A wave of nausea swept over him and he clutched the counter and slowed his breathing, trying not to vomit.
House peered at him thoughtfully, and then, to Wilson's astonishment shrugged, "All right, I'll just go and talk the rest of this through with Cuddy."
"What?" The question was thrown out with much more force and vehemence than Wilson had wanted. He cleared his throat and tried to regain his composure. "I told you that I'd help you finish things up." He tried for an air of nonchalance, which was ruined the moment that he found that neither panic nor the nausea could be pushed down any longer. He fell to his knees, clutching the wastebasket, emptying himself until he was left shaking and dry heaving, sweat dotting his pale face.
House shook his head, "I'm going to Cuddy or failing that my minions. Go home."
What Wilson did next, was something that he never thought that he would do. He found himself looking up at House. Still wanting House to need him. Still wanting House to ask him to pull himself up and give him the answers. Instead, House just looked, almost through him; gently closed the door and walked off.

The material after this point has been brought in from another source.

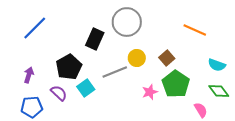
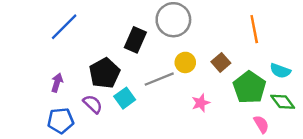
orange line: (195, 30) -> (254, 29), turned 55
green pentagon: (176, 84) -> (249, 87), moved

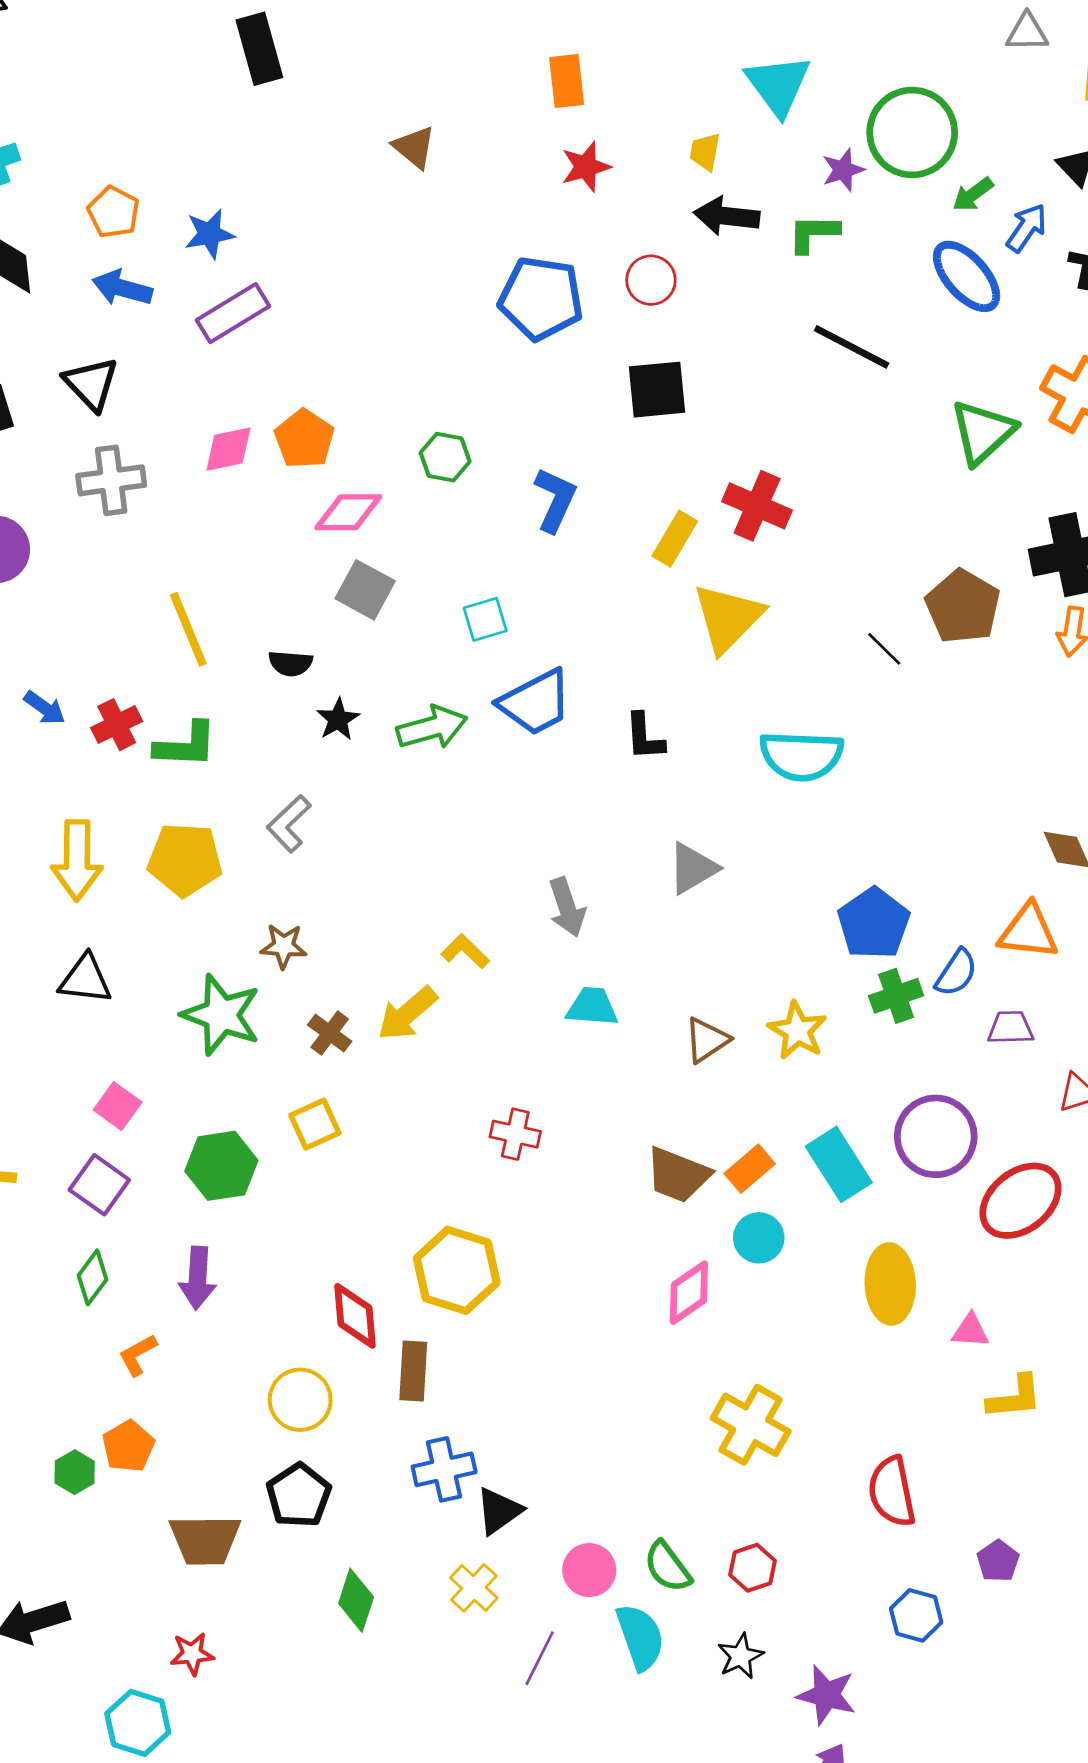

Shakily he drew himself up to his feet and before he could go… Go where? To chase after House? He caught his reflection in a mirror. Sweat dotting his forehead, hair matted and tousled, eyes dull and sunk in- yet strangely still burning with a half-delirious fire. Tiny red spots dotted his eyes and cheekbones- blood vessels that had burst through his recent exertions. His nose had begun to run, and he noticed a small trace of vomit at the corner of a tight, pinched mouth. He raised a hand to begin the process of turning back into James Wilson, when he noticed that his hand was trembling.
The image in the mirror disturbed him. He pressed his hands against his head trying to block out another image, the image of his best friend lying on the floor of his apartment after overdosing on stolen pills. Was he any different?
"Mene, Mene..." what was the writing on the wall? "You have been weighed in the balance and have been found wanting" That was it exactly. He had been weighed, measured, and judged in the balance of those cool blue eyes; and he had been found lacking. Best bet was to head back to the hotel and detox as best he could.